WHAT IS BEING ASKED: Task for the records below: copy exactly from the first line on, stopping once the line with "left elbow: (178, 246)" is copied, and leave out the pictures.

People photos with keypoints
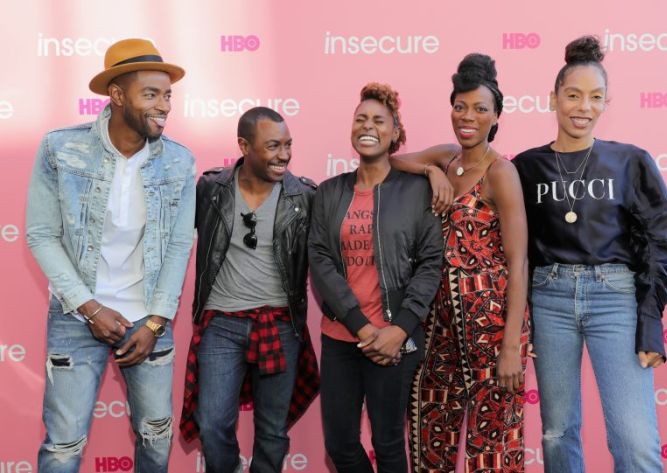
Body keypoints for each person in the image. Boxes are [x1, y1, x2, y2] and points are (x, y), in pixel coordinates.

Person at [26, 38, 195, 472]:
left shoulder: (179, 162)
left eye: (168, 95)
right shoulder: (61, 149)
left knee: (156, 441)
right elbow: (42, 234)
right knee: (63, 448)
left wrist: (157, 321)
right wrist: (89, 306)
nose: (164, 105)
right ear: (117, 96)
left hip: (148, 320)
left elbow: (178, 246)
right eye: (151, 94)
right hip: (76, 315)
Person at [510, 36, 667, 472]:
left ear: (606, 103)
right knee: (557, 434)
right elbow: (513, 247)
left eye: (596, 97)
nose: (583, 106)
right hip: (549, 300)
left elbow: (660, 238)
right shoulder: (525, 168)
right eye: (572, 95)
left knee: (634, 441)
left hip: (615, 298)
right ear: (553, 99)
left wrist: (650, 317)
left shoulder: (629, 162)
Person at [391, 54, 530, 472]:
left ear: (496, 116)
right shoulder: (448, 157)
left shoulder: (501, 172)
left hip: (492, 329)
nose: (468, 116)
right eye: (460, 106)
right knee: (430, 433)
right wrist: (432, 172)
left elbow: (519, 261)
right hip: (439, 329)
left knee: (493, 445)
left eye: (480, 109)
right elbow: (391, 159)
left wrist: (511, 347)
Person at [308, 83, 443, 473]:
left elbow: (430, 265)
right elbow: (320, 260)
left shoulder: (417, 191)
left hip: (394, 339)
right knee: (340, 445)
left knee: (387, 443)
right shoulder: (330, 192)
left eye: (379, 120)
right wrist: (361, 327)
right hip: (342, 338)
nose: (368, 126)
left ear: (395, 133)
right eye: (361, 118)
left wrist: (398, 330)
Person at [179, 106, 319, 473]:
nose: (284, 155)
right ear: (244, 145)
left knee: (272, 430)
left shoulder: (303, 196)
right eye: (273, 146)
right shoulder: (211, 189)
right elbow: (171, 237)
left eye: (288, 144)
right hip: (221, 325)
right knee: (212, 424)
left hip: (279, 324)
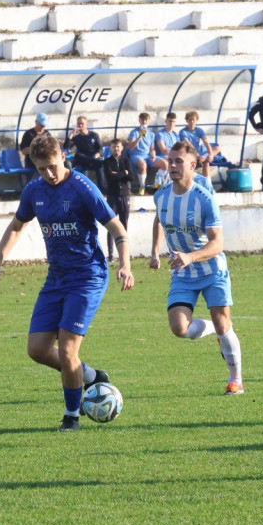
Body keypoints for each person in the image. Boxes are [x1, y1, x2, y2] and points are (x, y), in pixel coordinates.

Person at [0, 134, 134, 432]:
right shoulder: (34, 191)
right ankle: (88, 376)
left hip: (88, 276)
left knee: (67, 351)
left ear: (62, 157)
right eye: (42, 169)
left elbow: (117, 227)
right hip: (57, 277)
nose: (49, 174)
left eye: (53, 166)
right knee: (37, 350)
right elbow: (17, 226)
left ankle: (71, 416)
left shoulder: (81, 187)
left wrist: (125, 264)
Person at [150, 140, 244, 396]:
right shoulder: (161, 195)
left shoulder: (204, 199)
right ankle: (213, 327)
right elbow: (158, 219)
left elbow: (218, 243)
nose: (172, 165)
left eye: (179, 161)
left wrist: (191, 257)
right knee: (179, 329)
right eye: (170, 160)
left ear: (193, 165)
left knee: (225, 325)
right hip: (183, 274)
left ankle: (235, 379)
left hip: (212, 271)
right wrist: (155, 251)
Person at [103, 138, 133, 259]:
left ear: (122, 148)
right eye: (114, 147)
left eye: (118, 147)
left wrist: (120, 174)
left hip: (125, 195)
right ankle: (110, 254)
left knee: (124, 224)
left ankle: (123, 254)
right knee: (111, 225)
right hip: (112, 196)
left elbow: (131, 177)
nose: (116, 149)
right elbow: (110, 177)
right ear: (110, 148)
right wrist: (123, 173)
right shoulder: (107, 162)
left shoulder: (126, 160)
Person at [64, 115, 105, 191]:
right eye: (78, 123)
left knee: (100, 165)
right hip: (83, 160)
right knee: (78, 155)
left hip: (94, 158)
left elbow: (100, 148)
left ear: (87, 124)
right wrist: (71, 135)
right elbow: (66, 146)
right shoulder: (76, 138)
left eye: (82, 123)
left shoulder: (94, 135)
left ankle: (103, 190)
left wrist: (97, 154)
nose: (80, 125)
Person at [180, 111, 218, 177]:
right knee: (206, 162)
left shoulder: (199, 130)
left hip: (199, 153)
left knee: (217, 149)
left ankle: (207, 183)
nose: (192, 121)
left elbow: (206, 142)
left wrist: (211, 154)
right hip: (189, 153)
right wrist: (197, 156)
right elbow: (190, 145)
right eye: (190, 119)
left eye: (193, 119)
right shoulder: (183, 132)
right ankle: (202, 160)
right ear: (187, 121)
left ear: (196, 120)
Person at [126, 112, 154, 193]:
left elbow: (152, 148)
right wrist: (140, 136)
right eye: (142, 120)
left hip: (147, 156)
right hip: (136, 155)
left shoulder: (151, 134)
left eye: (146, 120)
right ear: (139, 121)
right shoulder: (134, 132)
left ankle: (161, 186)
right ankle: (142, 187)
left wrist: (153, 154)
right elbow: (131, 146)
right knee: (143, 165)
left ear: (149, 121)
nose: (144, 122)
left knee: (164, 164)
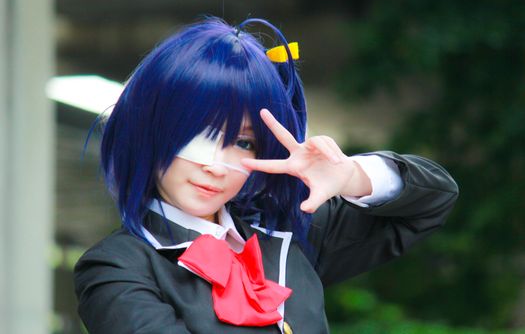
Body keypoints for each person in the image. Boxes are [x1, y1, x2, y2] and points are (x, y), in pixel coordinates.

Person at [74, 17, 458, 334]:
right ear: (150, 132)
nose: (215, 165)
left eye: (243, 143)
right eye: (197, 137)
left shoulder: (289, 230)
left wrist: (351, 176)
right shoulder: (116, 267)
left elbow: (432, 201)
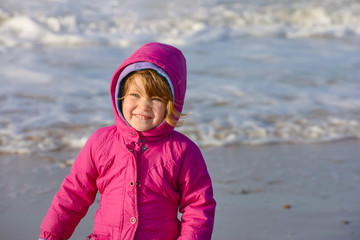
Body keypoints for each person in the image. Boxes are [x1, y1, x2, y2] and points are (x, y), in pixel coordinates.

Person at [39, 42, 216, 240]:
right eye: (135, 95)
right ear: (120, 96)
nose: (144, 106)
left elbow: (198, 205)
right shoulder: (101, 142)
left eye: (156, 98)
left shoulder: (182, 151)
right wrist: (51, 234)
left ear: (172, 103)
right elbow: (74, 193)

REPLY:
Body keypoints for each person in the image. Boxes are [x1, y1, x2, y2] and points are (x, y), in pixel coordinates.

Person at [26, 38, 195, 472]:
left shoulder: (179, 162)
left eye: (168, 95)
right shoulder: (61, 149)
left knee: (156, 441)
right elbow: (42, 234)
right knee: (63, 448)
left wrist: (157, 321)
right wrist: (89, 306)
nose: (164, 105)
right ear: (117, 96)
left hip: (148, 320)
left elbow: (178, 246)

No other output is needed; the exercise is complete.